*What you have to do*. A line qualifies if it holds the string "tail". Copy every qualifying line from the records.

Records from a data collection
------------------------------------

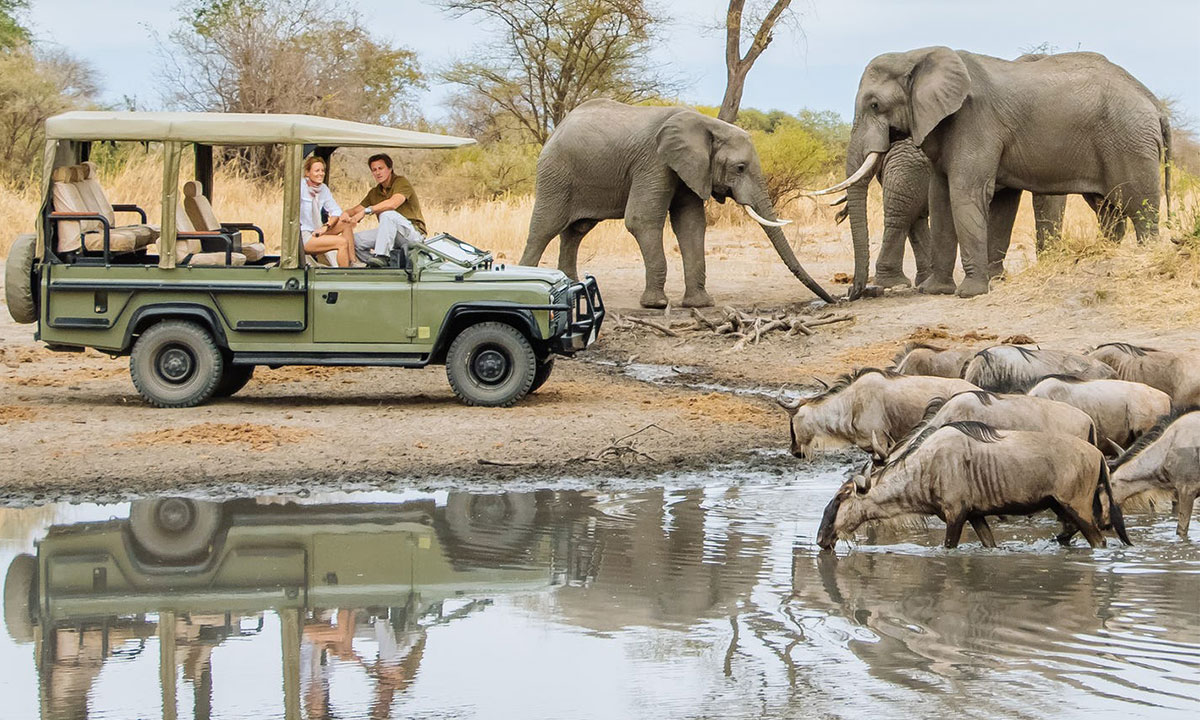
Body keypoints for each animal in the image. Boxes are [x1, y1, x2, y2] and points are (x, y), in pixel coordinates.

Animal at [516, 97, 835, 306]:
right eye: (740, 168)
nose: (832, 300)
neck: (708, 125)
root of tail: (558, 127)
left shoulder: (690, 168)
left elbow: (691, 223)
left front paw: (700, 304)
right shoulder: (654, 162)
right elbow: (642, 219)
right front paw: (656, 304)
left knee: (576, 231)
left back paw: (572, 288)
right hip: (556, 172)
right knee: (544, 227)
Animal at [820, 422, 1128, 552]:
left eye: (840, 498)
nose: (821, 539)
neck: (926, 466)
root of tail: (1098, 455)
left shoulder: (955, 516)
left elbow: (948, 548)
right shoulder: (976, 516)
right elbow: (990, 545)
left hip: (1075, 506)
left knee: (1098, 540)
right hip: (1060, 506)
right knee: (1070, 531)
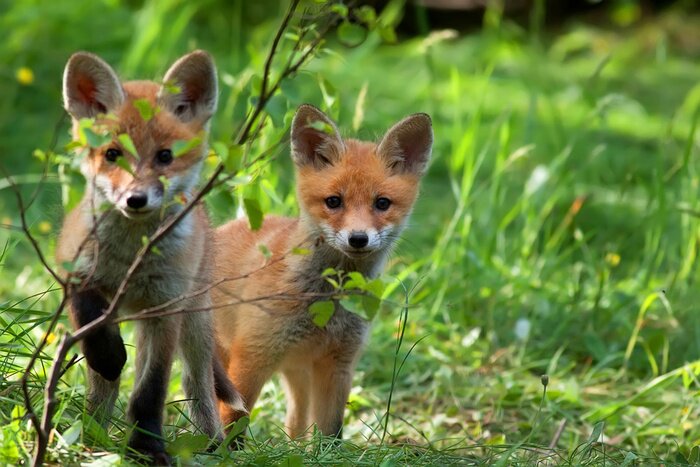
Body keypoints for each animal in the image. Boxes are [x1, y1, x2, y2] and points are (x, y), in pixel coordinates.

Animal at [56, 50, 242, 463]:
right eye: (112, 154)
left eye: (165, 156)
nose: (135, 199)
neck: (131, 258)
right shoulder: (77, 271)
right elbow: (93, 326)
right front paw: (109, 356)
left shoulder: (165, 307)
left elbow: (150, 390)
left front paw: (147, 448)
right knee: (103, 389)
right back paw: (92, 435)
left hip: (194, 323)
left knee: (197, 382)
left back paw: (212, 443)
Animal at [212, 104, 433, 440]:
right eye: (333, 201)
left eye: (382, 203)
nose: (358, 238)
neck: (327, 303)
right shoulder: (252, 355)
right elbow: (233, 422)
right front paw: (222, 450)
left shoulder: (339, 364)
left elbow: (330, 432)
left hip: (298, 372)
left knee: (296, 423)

------------------------------------

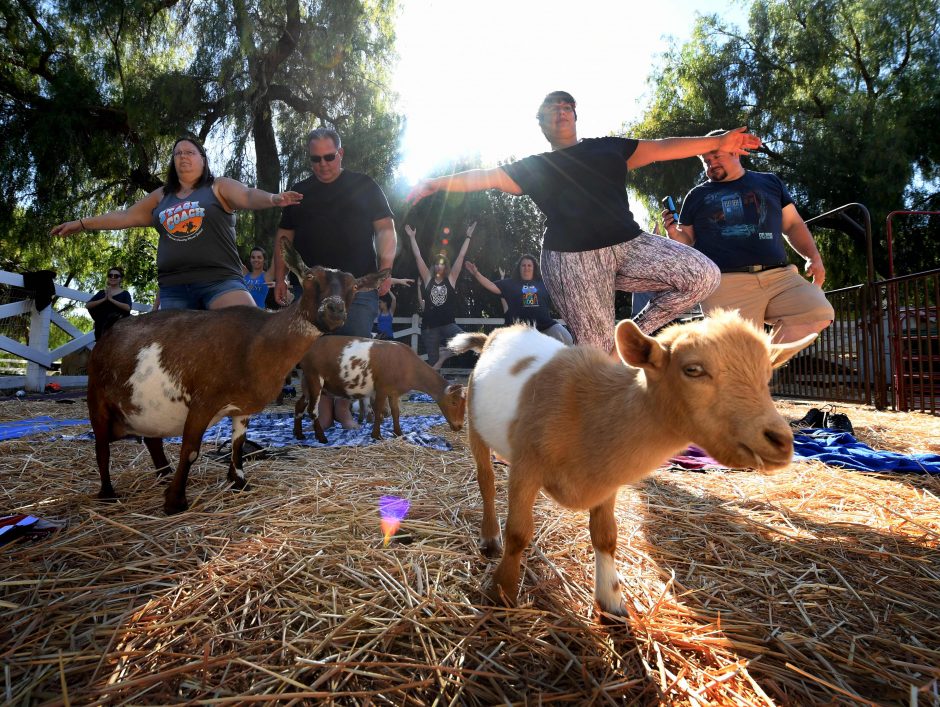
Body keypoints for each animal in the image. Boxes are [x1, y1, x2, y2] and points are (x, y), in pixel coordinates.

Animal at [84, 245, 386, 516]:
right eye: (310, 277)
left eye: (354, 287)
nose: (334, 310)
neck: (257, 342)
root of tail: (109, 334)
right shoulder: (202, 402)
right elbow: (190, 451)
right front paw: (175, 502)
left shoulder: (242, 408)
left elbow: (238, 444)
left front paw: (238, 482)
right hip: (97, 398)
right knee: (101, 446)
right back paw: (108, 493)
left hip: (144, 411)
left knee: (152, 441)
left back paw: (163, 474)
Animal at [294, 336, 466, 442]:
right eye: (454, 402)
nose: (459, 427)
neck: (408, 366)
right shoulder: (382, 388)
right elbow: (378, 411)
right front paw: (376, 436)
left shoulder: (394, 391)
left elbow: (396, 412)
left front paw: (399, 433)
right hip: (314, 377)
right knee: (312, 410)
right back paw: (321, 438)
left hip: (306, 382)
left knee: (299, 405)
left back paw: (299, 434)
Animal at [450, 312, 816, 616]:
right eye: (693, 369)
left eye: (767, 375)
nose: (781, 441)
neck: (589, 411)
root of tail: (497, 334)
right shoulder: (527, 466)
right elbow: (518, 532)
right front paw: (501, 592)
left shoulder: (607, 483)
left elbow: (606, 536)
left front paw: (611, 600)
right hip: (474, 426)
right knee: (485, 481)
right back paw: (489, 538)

------------------------------------

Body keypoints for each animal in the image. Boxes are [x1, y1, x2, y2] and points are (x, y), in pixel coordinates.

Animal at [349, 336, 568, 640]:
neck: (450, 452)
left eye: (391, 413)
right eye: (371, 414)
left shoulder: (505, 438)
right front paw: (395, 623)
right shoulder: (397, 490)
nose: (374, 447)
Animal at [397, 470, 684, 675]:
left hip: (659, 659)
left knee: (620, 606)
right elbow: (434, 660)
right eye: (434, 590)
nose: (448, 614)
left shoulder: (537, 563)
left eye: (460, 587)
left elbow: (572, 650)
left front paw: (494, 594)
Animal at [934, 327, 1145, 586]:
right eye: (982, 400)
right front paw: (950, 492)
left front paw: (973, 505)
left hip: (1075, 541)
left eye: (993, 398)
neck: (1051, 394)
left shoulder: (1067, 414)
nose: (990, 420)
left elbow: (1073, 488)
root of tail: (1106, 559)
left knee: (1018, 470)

------------------------------------

*Answer to this exercise*.
root of tail: (558, 127)
root of tail: (1098, 455)
root of tail: (109, 334)
root of tail: (497, 334)
root of tail: (1106, 559)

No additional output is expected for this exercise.